Damien Manivel débute sa carrière en tant que danseur avant de se tourner vers le cinéma. Après des études au Fresnoy, il réalise plusieurs courts-métrages remarqués dont La Dame au chien récompensé du Prix Jean Vigo. Depuis 2014, il a produit et réalisé quatre longs-métrages présentés dans des festivals majeurs (Cannes, Locarno, Venise, San Sebastian...). Avec Les Enfants d’Isadora, sélectionné en compétition internationale au festival de Locarno, Damien Manivel réalise son premier film sur la danse.
Ce film a toujours trotté dans la tête du réalisateur Damien Manivel, mais il ne se sentait pas prêt. "C’est un sujet qui m’est cher et ça m’a pris du temps pour trouver la bonne approche. J’ai commencé par faire des films où la danse est présente de façon souterraine, en observant les gestes de mes acteurs avec la même attention que s’ils dansaient. Et puis, il y a eu la rencontre d’Isadora Duncan qui a déclenché ce nouveau film. Nous avons commencé par faire des essais avec Agathe Bonitzer et une amie chorégraphe, Aurélie Berland. Un jour, au cours d’une improvisation, Agathe a fait un geste très lent, comme un adieu, bras tendu. Aurélie s’est tournée vers moi et m’a dit que ce geste lui rappelait le solo « La Mère » d’Isadora Duncan. Elle m’a alors appris la mort tragique de ses deux enfants d’où cette danse tire son origine et j’ai écouté la musique de Scriabine qui m’a touché. J’ai tout de suite compris que j’avais trouvé là le point d’ancrage, la source à partir de laquelle je pourrais construire un récit à la fois personnel et ample."
Selon Damien Manivel, il y a une démesure chez Isadora Duncan, quelque chose de plus grand que nature, une exigence artistique folle et en même temps une injonction constante à être toujours plus libre. "Comme le dit Marika dans le film : « Tu dois trouver ta propre danse ». Il faut travailler avec ce paradoxe apparent : traiter son art avec toute l’admiration qu’il suscite, mais avoir une vision personnelle.

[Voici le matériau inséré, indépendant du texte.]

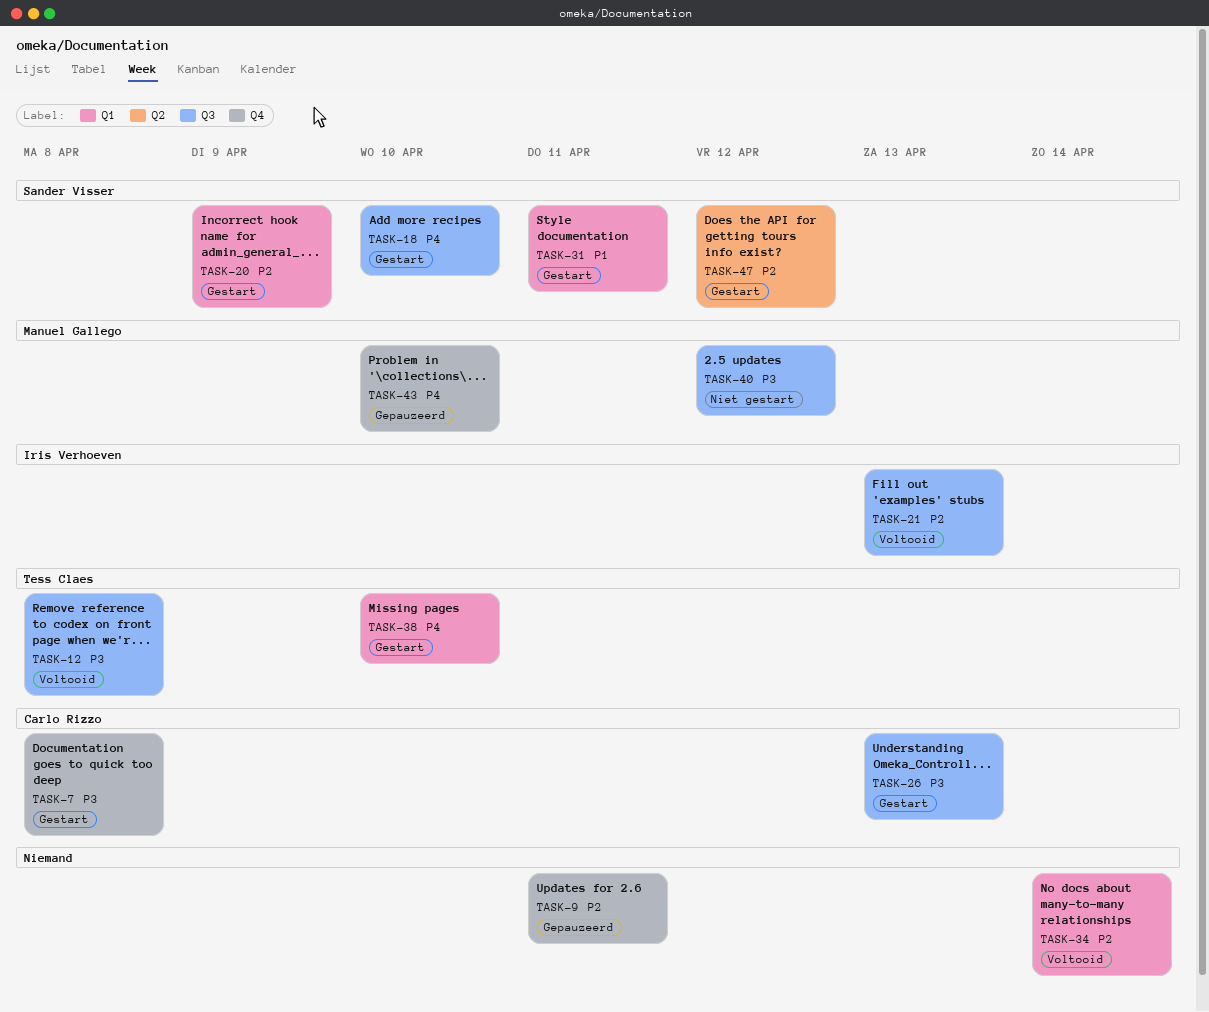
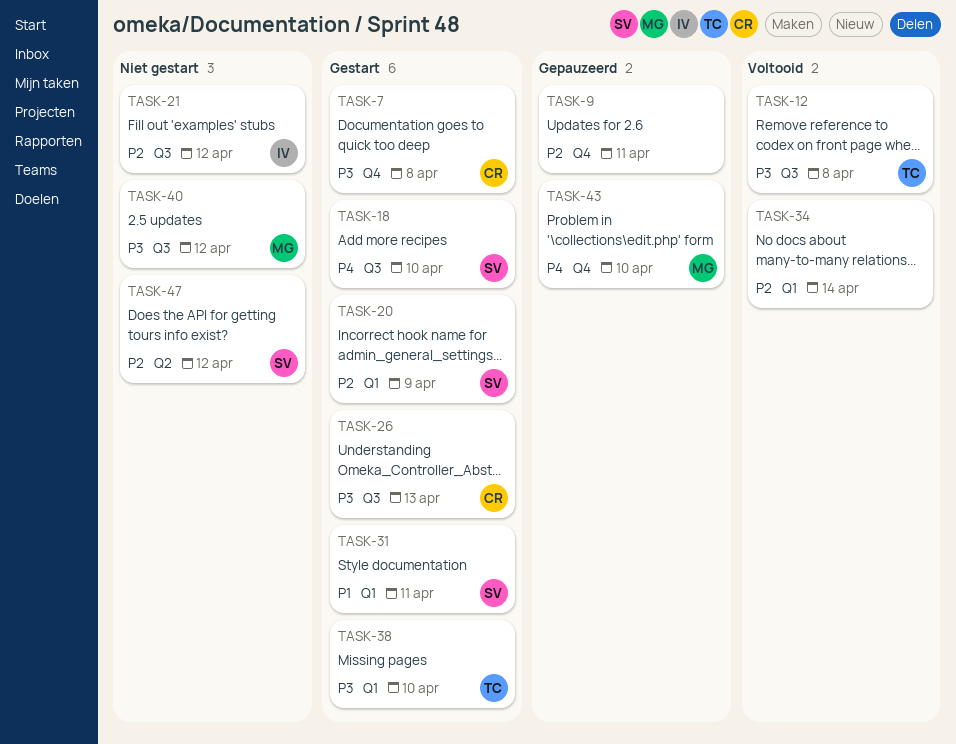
TASK-21, status: Voltooid -> Niet gestart
TASK-21, due: Apr 13 -> Apr 12
TASK-38, priority: P4 -> P3
TASK-47, status: Gestart -> Niet gestart

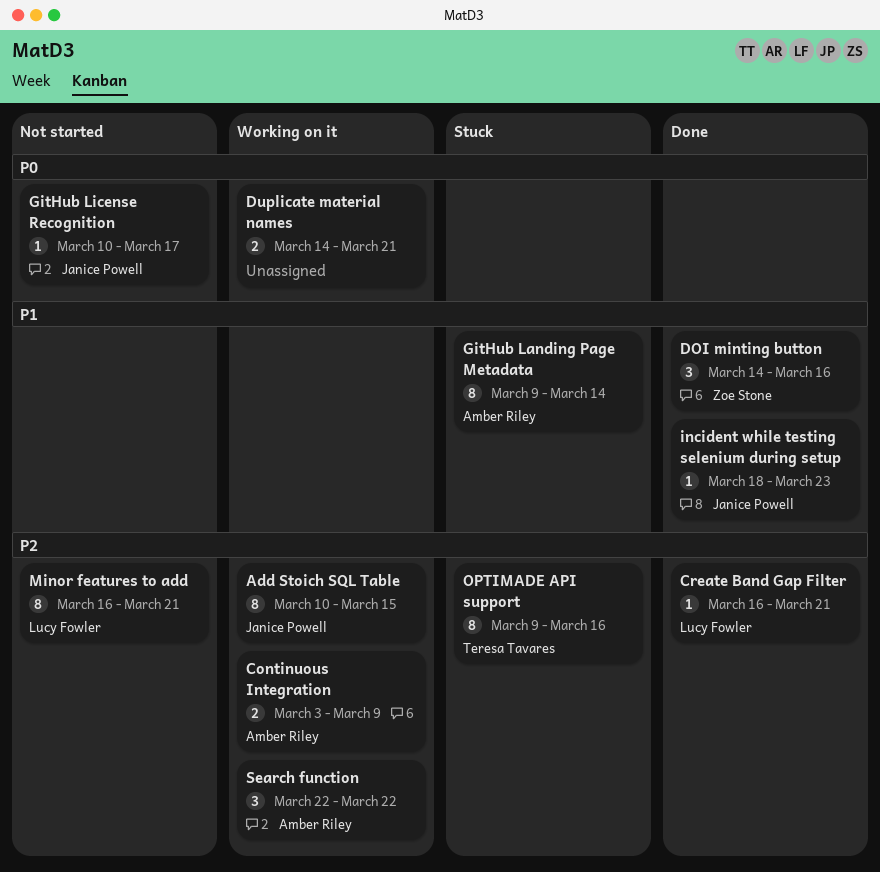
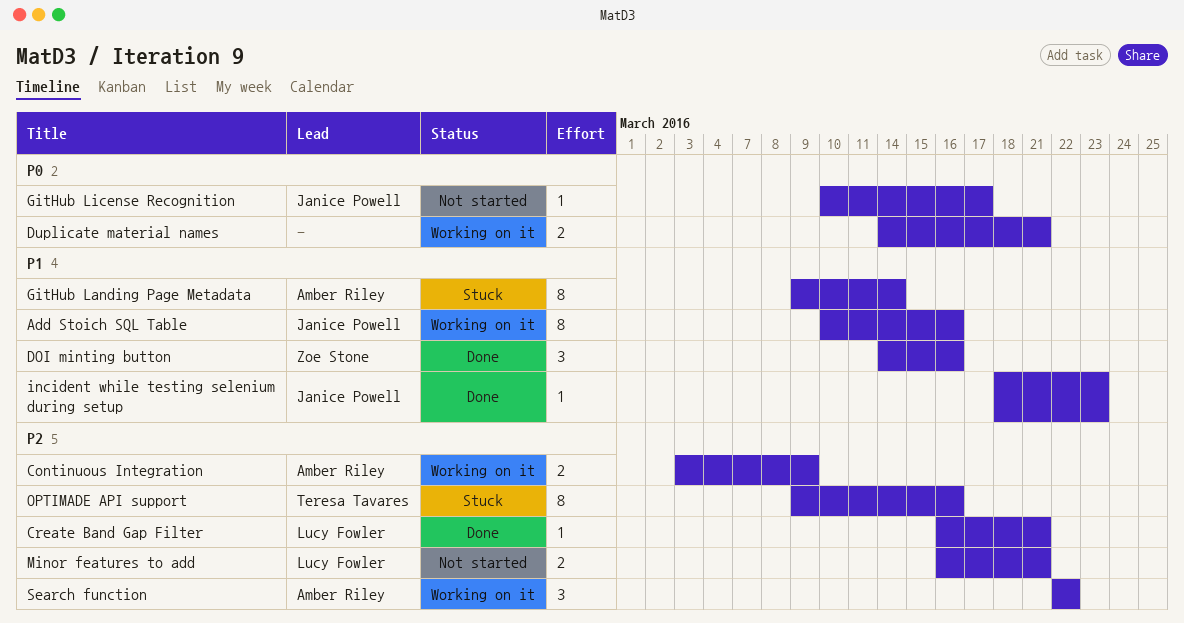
Add Stoich SQL Table, priority: P2 -> P1
Add Stoich SQL Table, due: Mar 15 -> Mar 16
Minor features to add, estimate: 8 -> 2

Assez vite, par exemple, il m’est apparu qu’il fallait éviter toute mimique – il ne s’agit pas ici de danser comme Duncan le faisait en 1921, en portant d’amples tuniques grecques – mais d’observer concrètement cette danse qui, comme en surimpression, se déploie dans des corps contemporains. D’autre part, ma finalité étant le cinéma, je ne filme jamais le solo comme une forme achevée mais comme une danse en travail, à l’état d’esquisse, comme un croquis de gestes qui apparaissent sur l’écran nous dévoilant l’intériorité de ces femmes et le rapport que chacune entretient au sentiment maternel. Après la perte de ses enfants, Isadora n’a eu de cesse d’essayer de fonder son école, c’était le grand rêve de sa vie. Avec ce film, j’essaye par l’imaginaire de poursuivre cette filiation."